→ What the exercise asks
Each entry is to be output precisely as it appears.

→ Data provided
┏━━
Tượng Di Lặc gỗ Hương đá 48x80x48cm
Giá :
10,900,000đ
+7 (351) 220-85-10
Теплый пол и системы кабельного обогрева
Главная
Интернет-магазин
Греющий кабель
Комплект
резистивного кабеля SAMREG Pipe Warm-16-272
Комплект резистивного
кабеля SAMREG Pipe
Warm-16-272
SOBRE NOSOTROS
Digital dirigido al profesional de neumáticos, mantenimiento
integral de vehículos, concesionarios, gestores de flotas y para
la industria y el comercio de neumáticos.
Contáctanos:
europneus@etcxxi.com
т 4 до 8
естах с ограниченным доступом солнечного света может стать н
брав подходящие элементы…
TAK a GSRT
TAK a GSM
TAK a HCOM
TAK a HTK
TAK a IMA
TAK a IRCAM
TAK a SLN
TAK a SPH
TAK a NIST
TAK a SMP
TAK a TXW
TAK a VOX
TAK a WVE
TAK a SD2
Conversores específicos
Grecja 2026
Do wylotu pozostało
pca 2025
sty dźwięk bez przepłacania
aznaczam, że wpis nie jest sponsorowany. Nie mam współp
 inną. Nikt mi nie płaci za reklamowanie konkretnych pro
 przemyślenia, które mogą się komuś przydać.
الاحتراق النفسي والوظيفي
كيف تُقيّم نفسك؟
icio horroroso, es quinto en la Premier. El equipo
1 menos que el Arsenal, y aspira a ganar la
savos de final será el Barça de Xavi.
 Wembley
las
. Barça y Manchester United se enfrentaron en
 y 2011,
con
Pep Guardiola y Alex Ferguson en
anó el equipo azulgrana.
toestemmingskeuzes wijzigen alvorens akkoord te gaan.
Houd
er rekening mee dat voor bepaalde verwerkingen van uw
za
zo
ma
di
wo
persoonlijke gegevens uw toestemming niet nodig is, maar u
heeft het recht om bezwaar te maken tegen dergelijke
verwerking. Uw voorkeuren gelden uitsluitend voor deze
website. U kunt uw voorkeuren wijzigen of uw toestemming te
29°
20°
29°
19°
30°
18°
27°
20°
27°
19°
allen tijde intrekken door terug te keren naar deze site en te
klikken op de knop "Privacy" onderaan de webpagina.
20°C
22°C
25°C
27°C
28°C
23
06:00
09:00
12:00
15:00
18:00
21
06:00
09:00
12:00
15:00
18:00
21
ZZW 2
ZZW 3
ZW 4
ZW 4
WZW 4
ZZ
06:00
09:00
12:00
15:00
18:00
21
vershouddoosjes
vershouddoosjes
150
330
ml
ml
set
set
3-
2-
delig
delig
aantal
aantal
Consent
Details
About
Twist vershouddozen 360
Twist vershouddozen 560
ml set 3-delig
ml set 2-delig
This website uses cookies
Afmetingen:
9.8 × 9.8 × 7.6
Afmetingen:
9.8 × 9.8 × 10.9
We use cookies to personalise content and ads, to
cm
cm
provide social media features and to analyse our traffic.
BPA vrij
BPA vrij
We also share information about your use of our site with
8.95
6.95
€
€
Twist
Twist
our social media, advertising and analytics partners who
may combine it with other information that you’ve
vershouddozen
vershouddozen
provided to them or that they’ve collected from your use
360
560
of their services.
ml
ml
┗━━
→ Answer to this problem
Tượng Di Lặc gỗ Hương đá 48x80x48cm
Giá :
10,900,000đ
+7 (351) 220-85-10
Теплый пол и системы кабельного обогрева
Главная
Интернет-магазин
Греющий кабель
Комплект
резистивного кабеля SAMREG Pipe Warm-16-272
Комплект резистивного
кабеля SAMREG Pipe
Warm-16-272
SOBRE NOSOTROS
Digital dirigido al profesional de neumáticos, mantenimiento
integral de vehículos, concesionarios, gestores de flotas y para
la industria y el comercio de neumáticos.
Contáctanos:
europneus@etcxxi.com
т 4 до 8
естах с ограниченным доступом солнечного света может стать н
брав подходящие элементы…
TAK a GSRT
TAK a GSM
TAK a HCOM
TAK a HTK
TAK a IMA
TAK a IRCAM
TAK a SLN
TAK a SPH
TAK a NIST
TAK a SMP
TAK a TXW
TAK a VOX
TAK a WVE
TAK a SD2
Conversores específicos
Grecja 2026
Do wylotu pozostało
pca 2025
sty dźwięk bez przepłacania
aznaczam, że wpis nie jest sponsorowany. Nie mam współp
 inną. Nikt mi nie płaci za reklamowanie konkretnych pro
 przemyślenia, które mogą się komuś przydać.
الاحتراق النفسي والوظيفي
كيف تُقيّم نفسك؟
icio horroroso, es quinto en la Premier. El equipo
1 menos que el Arsenal, y aspira a ganar la
savos de final será el Barça de Xavi.
 Wembley
las
. Barça y Manchester United se enfrentaron en
 y 2011,
con
Pep Guardiola y Alex Ferguson en
anó el equipo azulgrana.
toestemmingskeuzes wijzigen alvorens akkoord te gaan.
Houd
er rekening mee dat voor bepaalde verwerkingen van uw
za
zo
ma
di
wo
persoonlijke gegevens uw toestemming niet nodig is, maar u
heeft het recht om bezwaar te maken tegen dergelijke
verwerking. Uw voorkeuren gelden uitsluitend voor deze
website. U kunt uw voorkeuren wijzigen of uw toestemming te
29°
20°
29°
19°
30°
18°
27°
20°
27°
19°
allen tijde intrekken door terug te keren naar deze site en te
klikken op de knop "Privacy" onderaan de webpagina.
20°C
22°C
25°C
27°C
28°C
23
06:00
09:00
12:00
15:00
18:00
21
06:00
09:00
12:00
15:00
18:00
21
ZZW 2
ZZW 3
ZW 4
ZW 4
WZW 4
ZZ
06:00
09:00
12:00
15:00
18:00
21
vershouddoosjes
vershouddoosjes
150
330
ml
ml
set
set
3-
2-
delig
delig
aantal
aantal
Consent
Details
About
Twist vershouddozen 360
Twist vershouddozen 560
ml set 3-delig
ml set 2-delig
This website uses cookies
Afmetingen:
9.8 × 9.8 × 7.6
Afmetingen:
9.8 × 9.8 × 10.9
We use cookies to personalise content and ads, to
cm
cm
provide social media features and to analyse our traffic.
BPA vrij
BPA vrij
We also share information about your use of our site with
8.95
6.95
€
€
Twist
Twist
our social media, advertising and analytics partners who
may combine it with other information that you’ve
vershouddozen
vershouddozen
provided to them or that they’ve collected from your use
360
560
of their services.
ml
ml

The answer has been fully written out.